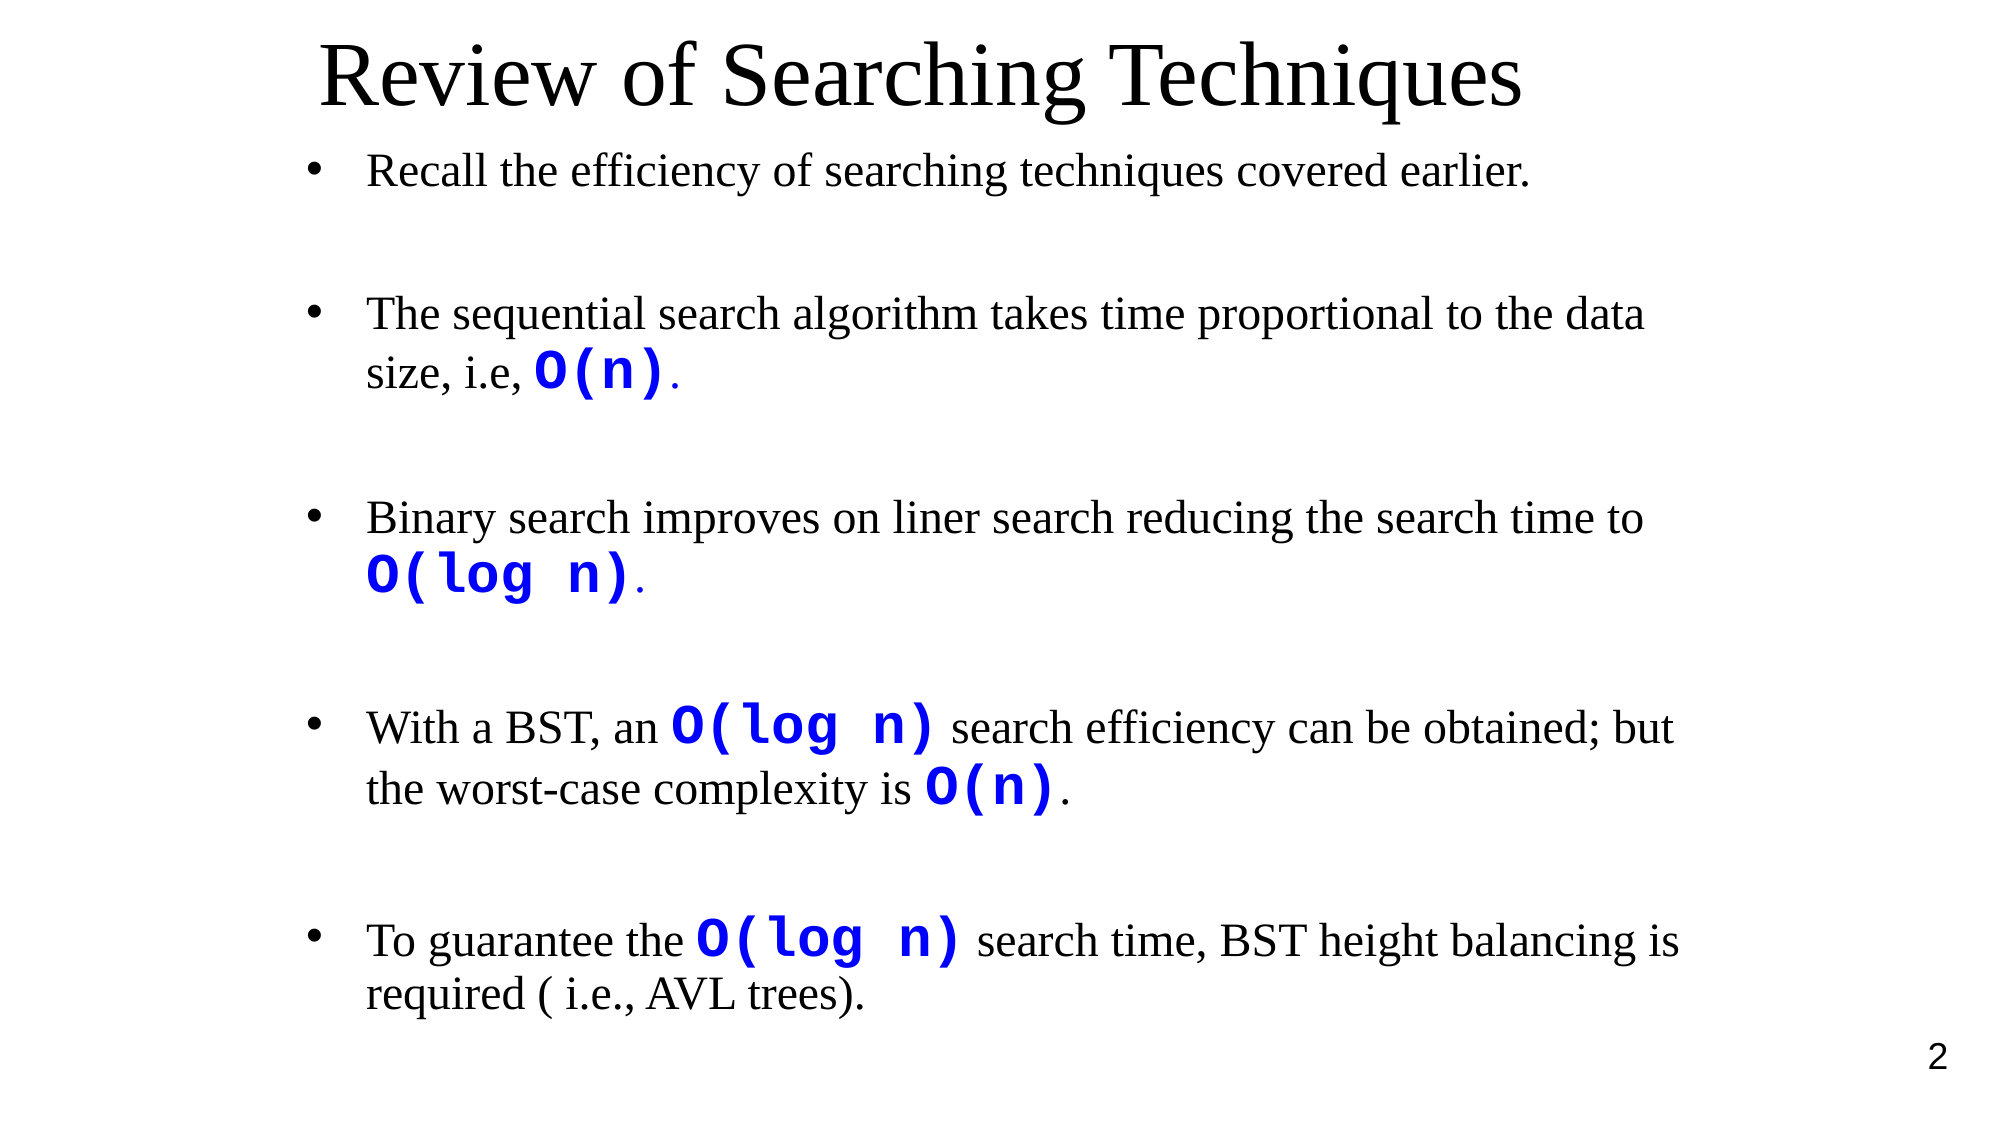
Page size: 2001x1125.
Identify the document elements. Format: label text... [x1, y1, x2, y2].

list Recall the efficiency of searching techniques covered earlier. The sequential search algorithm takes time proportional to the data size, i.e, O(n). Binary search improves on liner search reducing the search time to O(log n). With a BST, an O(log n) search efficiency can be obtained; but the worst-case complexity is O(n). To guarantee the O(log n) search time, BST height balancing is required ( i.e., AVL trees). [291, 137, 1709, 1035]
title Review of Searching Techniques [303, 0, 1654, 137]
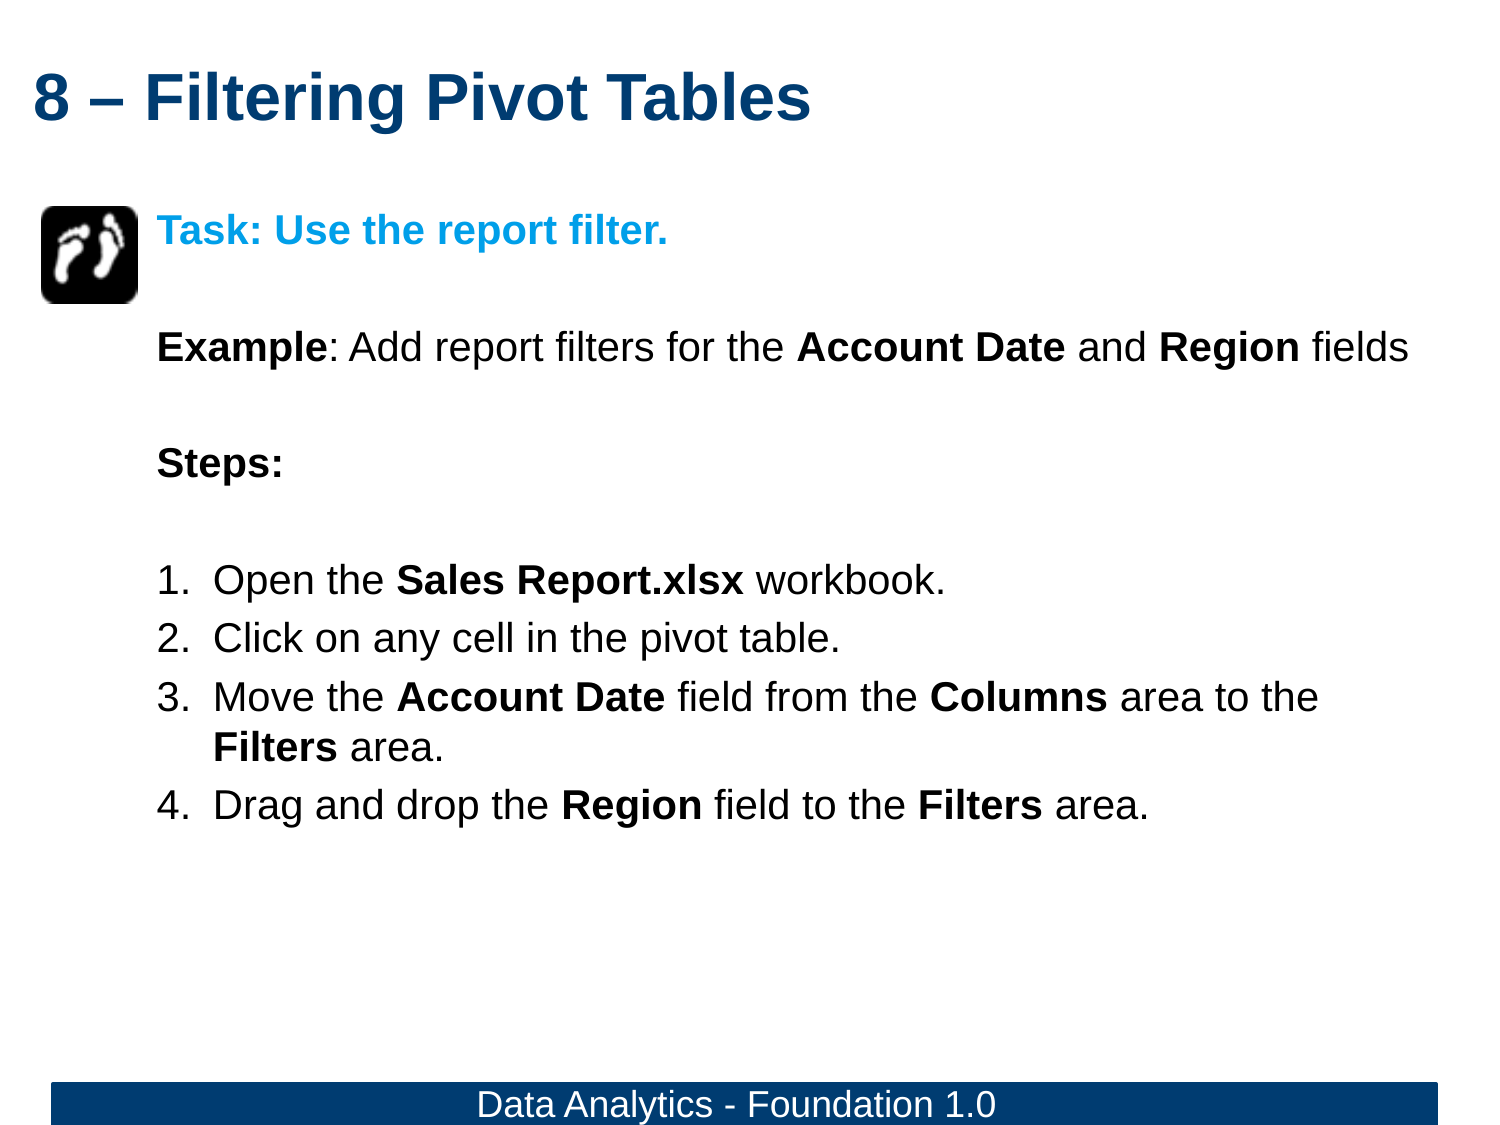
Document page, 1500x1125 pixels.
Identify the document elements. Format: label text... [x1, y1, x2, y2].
※ ※ ※
◆ TASK DIRECTIONS: What you give back must match the entries exactly, apart from the omitted pictures.

◆ SOLUTION:
Page size: 2001x1125.
Identify the document elements. Format: label text... [x1, y1, x2, y2].

list Recall the efficiency of searching techniques covered earlier. The sequential search algorithm takes time proportional to the data size, i.e, O(n). Binary search improves on liner search reducing the search time to O(log n). With a BST, an O(log n) search efficiency can be obtained; but the worst-case complexity is O(n). To guarantee the O(log n) search time, BST height balancing is required ( i.e., AVL trees). [291, 137, 1709, 1035]
title Review of Searching Techniques [303, 0, 1654, 137]
Document page, 1500x1125 pixels.
Identify the document elements. Format: label text... [x1, y1, x2, y2].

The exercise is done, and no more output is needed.